Aunque, con los pies sobre la tierra, en la actualidad, de poco vale encontrarle la razón o la verdad a nuestras risas. Tiene más valor la vinculación que estas opiniones tengan que ver con nuestras doctrinas y creencias personales. Nos ubicamos como ganado frente al cañón de cada persona: un cañón que siempre está listo para disparar sin discreción. No importa la profundidad con la que te dispongas a elaborar un tema, la evidencia que te dediques a encontrar y mucho menos si la misma es verificada o no.

Ya no preocupa que las guerras se acaben. Mucho menos de cómo se van desarrollando. ¿Quién se acuerda de Ucrania? Lo importante es hacerse el afligido, elegir un bando y hacer pública su opinión. Las violaciones, palizas, maltratos, abusos sexuales, asesinatos y atracos ya no son tragedias, sino noticias e “información”. La rebeldía se volvió generalizada, no es una fase sino un modus operandi del vivir. Vivimos en un mundo de constante odio y de mentiras.

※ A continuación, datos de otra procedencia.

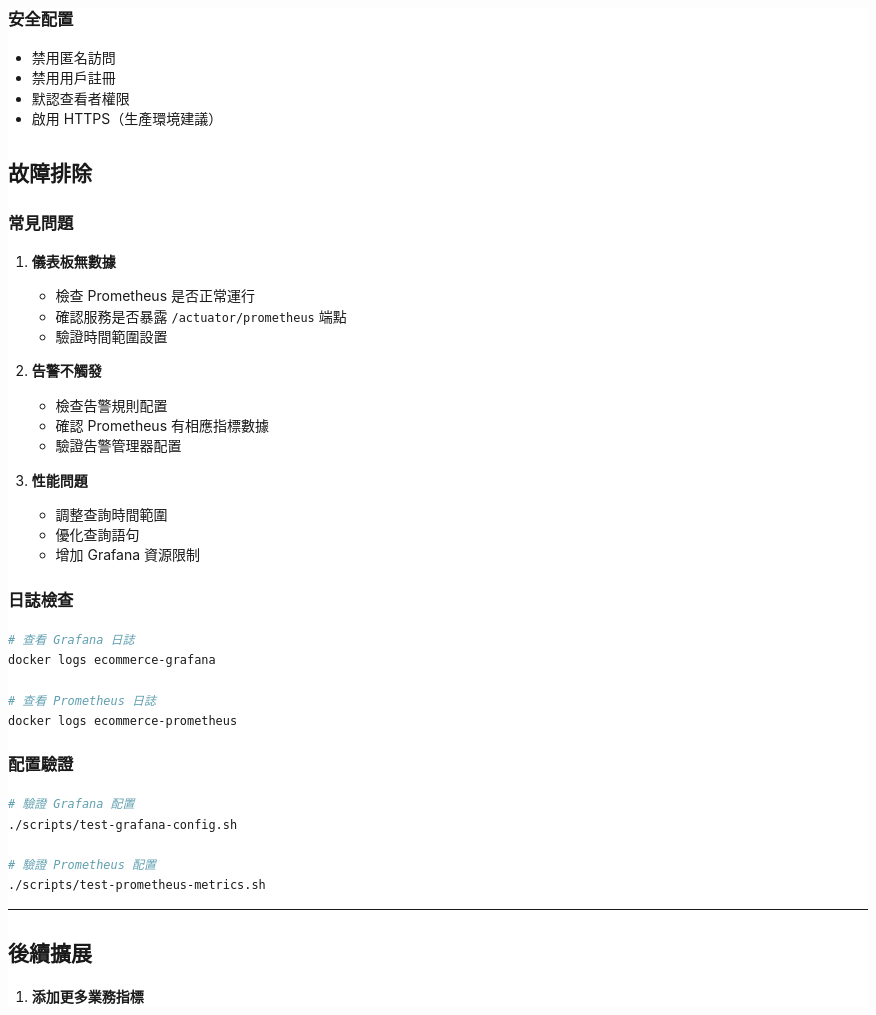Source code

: ### 安全配置

- 禁用匿名訪問
- 禁用用戶註冊
- 默認查看者權限
- 啟用 HTTPS（生產環境建議）

## 故障排除

### 常見問題

1. **儀表板無數據**

   - 檢查 Prometheus 是否正常運行
   - 確認服務是否暴露 `/actuator/prometheus` 端點
   - 驗證時間範圍設置

2. **告警不觸發**

   - 檢查告警規則配置
   - 確認 Prometheus 有相應指標數據
   - 驗證告警管理器配置

3. **性能問題**
   - 調整查詢時間範圍
   - 優化查詢語句
   - 增加 Grafana 資源限制

### 日誌檢查

```bash
# 查看 Grafana 日誌
docker logs ecommerce-grafana

# 查看 Prometheus 日誌
docker logs ecommerce-prometheus
```

### 配置驗證

```bash
# 驗證 Grafana 配置
./scripts/test-grafana-config.sh

# 驗證 Prometheus 配置
./scripts/test-prometheus-metrics.sh
```

---

## 後續擴展

1. **添加更多業務指標**
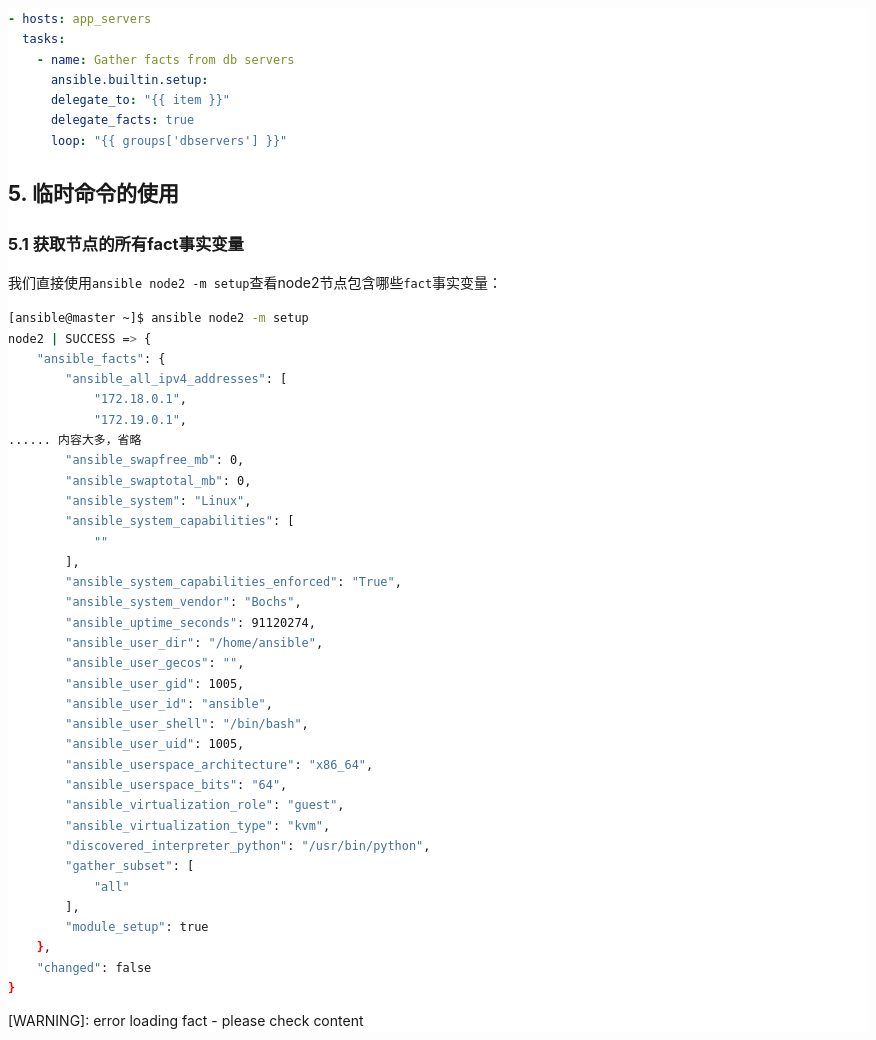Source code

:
 ```yaml
- hosts: app_servers
  tasks:
    - name: Gather facts from db servers
      ansible.builtin.setup:
      delegate_to: "{{ item }}"
      delegate_facts: true
      loop: "{{ groups['dbservers'] }}"
```



## 5. 临时命令的使用

### 5.1 获取节点的所有fact事实变量

我们直接使用`ansible node2 -m setup`查看node2节点包含哪些`fact`事实变量：

```sh
[ansible@master ~]$ ansible node2 -m setup
node2 | SUCCESS => {
    "ansible_facts": {
        "ansible_all_ipv4_addresses": [
            "172.18.0.1",
            "172.19.0.1",
...... 内容大多，省略
        "ansible_swapfree_mb": 0,
        "ansible_swaptotal_mb": 0,
        "ansible_system": "Linux",
        "ansible_system_capabilities": [
            ""
        ],
        "ansible_system_capabilities_enforced": "True",
        "ansible_system_vendor": "Bochs",
        "ansible_uptime_seconds": 91120274,
        "ansible_user_dir": "/home/ansible",
        "ansible_user_gecos": "",
        "ansible_user_gid": 1005,
        "ansible_user_id": "ansible",
        "ansible_user_shell": "/bin/bash",
        "ansible_user_uid": 1005,
        "ansible_userspace_architecture": "x86_64",
        "ansible_userspace_bits": "64",
        "ansible_virtualization_role": "guest",
        "ansible_virtualization_type": "kvm",
        "discovered_interpreter_python": "/usr/bin/python",
        "gather_subset": [
            "all"
        ],
        "module_setup": true
    },
    "changed": false
}
```


[WARNING]: error loading fact - please check content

Decir la verdad en un mundo de mentiras es una locura; igual que transmitir amor en un mundo de odio es una locura. Hay muchos profetas razonando a la nada, y muchos idiotas con voz poderosa.

Como el mundo se ha vuelto tan peligroso, tenemos que odiar: odiar a todos. Estamos siempre anticipados al ataque a través del odio. “Exprime tu alma, mátala”. Ya encontramos una cierta comodidad dentro de esta tensión.

Ojalá podamos salir de este vacío sin fin. Porque no cuesta nada detenerse un momento y mirarse hacia dentro. Analizar que tenemos adentro. Que salgamos de la prisión que construimos dentro de nuestras cabezas. Ojalá llegue aquel día en el que dejemos de hacerle caso a los cautivos del mal. El día en el que recuperemos la dignidad y la palabra.